My solution: $f(x)=\dfrac{ax+b}{cx+d}$, where $ad-bc\neq 0$.
We have $f(x)=\dfrac{a}{c}-\dfrac{ad-bc}{c(cx+d)}$.
We can find $f'$, $f''$, and $f'''$:
$$f'(x)=\dfrac{ad-bc}{(cx+d)^2}$$ $$f''(x)=-2c\cdot \dfrac{ad-bc}{(cx+d)^3}$$ $$f'''(x)=6c^2\cdot \dfrac{ad-bc}{(cx+d)^4}$$
Then we have $\dfrac{f'''(x)}{f'(x)}=\dfrac{6c^2}{(cx+d)^2}$ and $\dfrac{f''(x)}{f'(x)}=-\dfrac{2c}{cx+d}$.
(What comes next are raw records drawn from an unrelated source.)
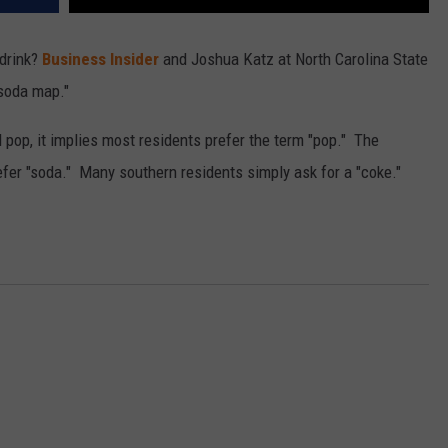
 drink?
Business Insider
and Joshua Katz at North Carolina State
 soda map."
op, it implies most residents prefer the term "pop." The
fer "soda." Many southern residents simply ask for a "coke."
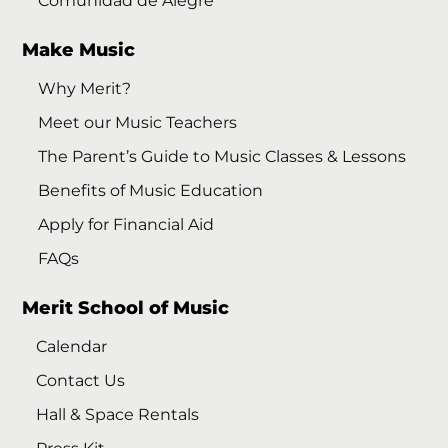
Comunidad de Alegre
Make Music
Why Merit?
Meet our Music Teachers
The Parent’s Guide to Music Classes & Lessons
Benefits of Music Education
Apply for Financial Aid
FAQs
Merit School of Music
Calendar
Contact Us
Hall & Space Rentals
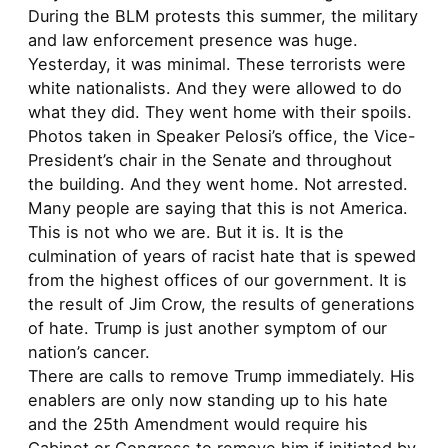
During the BLM protests this summer, the military
and law enforcement presence was huge.
Yesterday, it was minimal. These terrorists were
white nationalists. And they were allowed to do
what they did. They went home with their spoils.
Photos taken in Speaker Pelosi’s office, the Vice-
President’s chair in the Senate and throughout
the building. And they went home. Not arrested.
Many people are saying that this is not America.
This is not who we are. But it is. It is the
culmination of years of racist hate that is spewed
from the highest offices of our government. It is
the result of Jim Crow, the results of generations
of hate. Trump is just another symptom of our
nation’s cancer.
There are calls to remove Trump immediately. His
enablers are only now standing up to his hate
and the 25th Amendment would require his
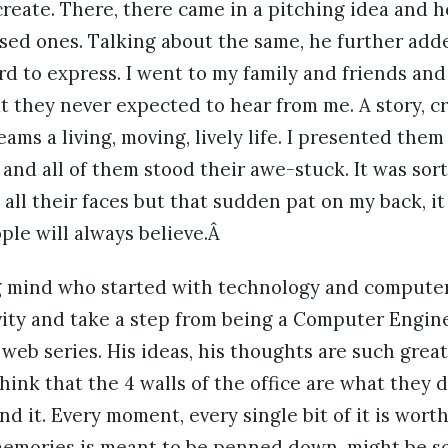
reate. There, there came in a pitching idea and 
sed ones. Talking about the same, he further adde
ard to express. I went to my family and friends a
 they never expected to hear from me. A story, cr
ams a living, moving, lively life. I presented them
 and all of them stood their awe-stuck. It was so
 all their faces but that sudden pat on my back, i
ple will always believe.Â
g mind who started with technology and computer
vity and take a step from being a Computer Engin
 web series. His ideas, his thoughts are such great 
ink that the 4 walls of the office are what they 
nd it. Every moment, every single bit of it is wort
 memories is meant to be penned down, might be s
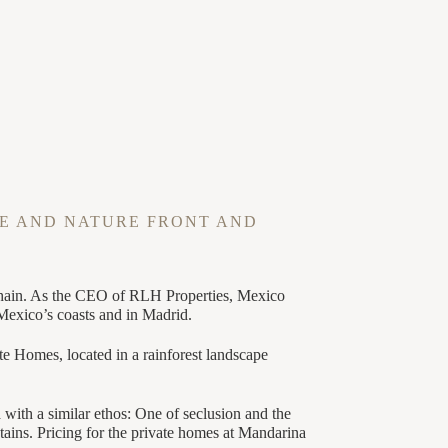
E AND NATURE FRONT AND
l chain. As the CEO of RLH Properties, Mexico
 Mexico’s coasts and in Madrid.
e Homes, located in a rainforest landscape
with a similar ethos: One of seclusion and the
tains. Pricing for the private homes at Mandarina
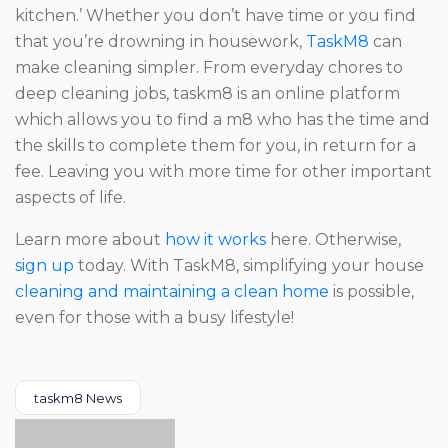
kitchen.’ Whether you don’t have time or you find
that you’re drowning in housework,
TaskM8
can
make cleaning simpler. From everyday chores to
deep cleaning jobs, taskm8 is an online platform
which allows you to find a m8 who has the time and
the skills to complete them for you, in return for a
fee. Leaving you with more time for other important
aspects of life.
Learn more about
how it works
here. Otherwise,
sign up
today. With TaskM8, simplifying your house
cleaning and maintaining a clean home
is possible,
even for those with a busy lifestyle!
Categories
taskm8 News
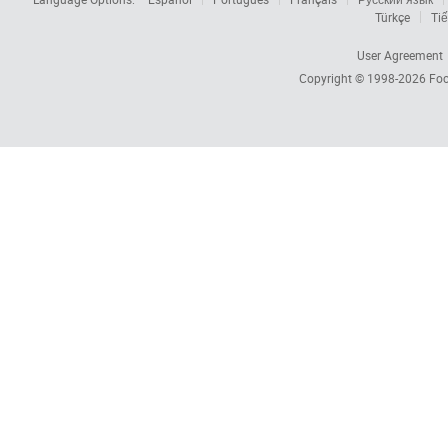
Türkçe
Tiế
User Agreement
Copyright © 1998-2026
Foc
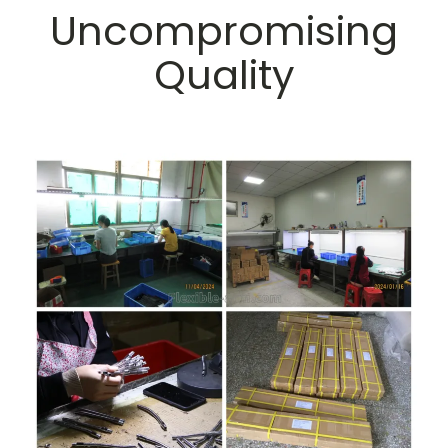
Uncompromising
Quality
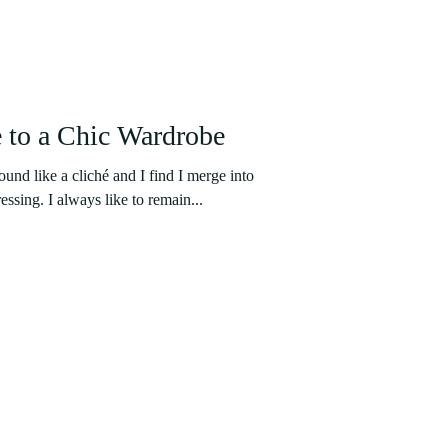
 to a Chic Wardrobe
nd like a cliché and I find I merge into
essing. I always like to remain...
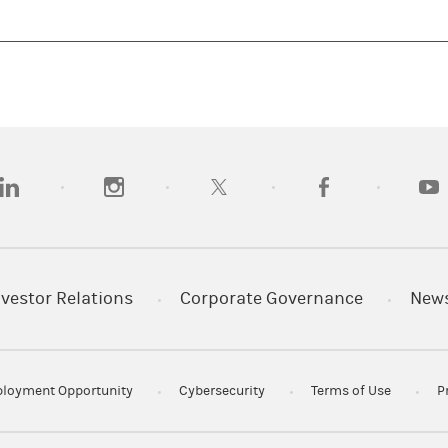
opens in a new tab)
(opens in a new tab)
(opens in a new tab)
(opens in a new tab
(open
nvestor Relations
Corporate Governance
New
loyment Opportunity
Cybersecurity
Terms of Use
P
$$\mathscr{D}f(x)=\dfrac{f'''(x)}{f'(x)}-\dfrac32\left( \dfrac{f''(x)}{f'(x)}\right)^2 =\dfrac{6c^2}{(cx+d)^2}-\dfrac32\dfrac{4c^2}{(cx+d)^2}=0$$
Therefore, $\mathscr{D}(f\circ g)=[\mathscr{D}f\circ g]\cdot (g')^2+\mathscr{D}g=0\cdot (g')^2+\mathscr{D}g=\mathscr{D}g$.
Is my solution correct? Anything to improve or comment on?